◆ QUOTED PASSAGE ◆
——
The first data network, ARPANET , was built in 1973 in order to interconnect and promote research among the US American universities and various US research centers. The ARPANET was mainly based on the infamous TCP/Internet protocol (IP) stack suite, which was originally developed exactly to serve this network, i.e. provide a layered and modular substrate for developing the required mechanisms that will ensure the reliable, transparent, and efficient transfer of data between endpoints physically located in distinct places. For more information on the operation of TCP/IP, which is even today the protocol suite of choice for the majority of networks and its use in the ARPANET and later networks until today, there exists a vast amount of literature available, e.g. [55,148,208] and many relevant references provided in them. The evolution of the infrastructure of ARPANET, as well as the TCP/IP stack, followed the accumulated knowledge by their analysis-driven design and implementation. Ever since, computer networks have gone into a development loop, where progress is dictated either from technology or theory. Once technology develops due to deeper knowledge, it immediately spurs a research frantic, which in turn leads technology to even higher complexities and benefits.

In 1980–1981, two other networking projects, BITNET and CSNET, were initiated. BITNET adopted the IBM RSCS protocol suite and featured direct leased line connections between participating sites. Most of the original BITNET connections linked IBM mainframes to university data centers. This rapidly changed as protocol implementations became available for other machines. From the beginning, BITNET had been multidisciplinary in nature with users in all academic areas. It had also provided a number of unique services to its users (e.g. LISTSERV). BITNET and its parallel networks in other parts of the world (e.g. EARN in Europe) had several thousand participating sites. In its final years, BITNET had established a backbone that used the TCP/IP protocol suite with RSCS-based applications running above TCP. As of 2007, BITNET has essentially ceased operation.
——
◆ WHAT TO WORK ON ◆
Write the next part of the passage on ARPANET, BITNET and other early data networks, picking up after its final sentence.

◆ RAW DATA ◆
——
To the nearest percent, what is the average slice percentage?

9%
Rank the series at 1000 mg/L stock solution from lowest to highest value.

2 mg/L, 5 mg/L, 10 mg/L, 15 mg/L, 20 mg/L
——
◆ TASK RESPONSE ◆
CSNET was initially funded by the National Science Foundation (NSF) to provide networking for university, industry, and government computer science research groups. CSNET used the Phonenet MMDF protocol for telephone-based electronic mail relaying and, in addition, pioneered the first use of TCP/IP over X.25 using commercial public data networks. The CSNET name server provided an early example of a white pages directory service. At its peak, CSNET had approximately 200 participating sites and international connections to approximately fifteen countries.

In 1987, BITNET and CSNET merged to form the Corporation for Research and Educational Networking (CREN). In the Fall of 1991, CSNET service was discontinued having fulfilled its important early role in the provision of academic networking service. To help speed the connections, the NSF established five super computing centers in 1986, creating the NSFNET backbone. In 1987, the NSF signed a cooperative agreement to manage the NSFNET backbone with Merit Network, Inc., and by 1990, ARPANET had been phased out. NSFNET continued to grow, and more countries around the world were connected to this Internet backbone.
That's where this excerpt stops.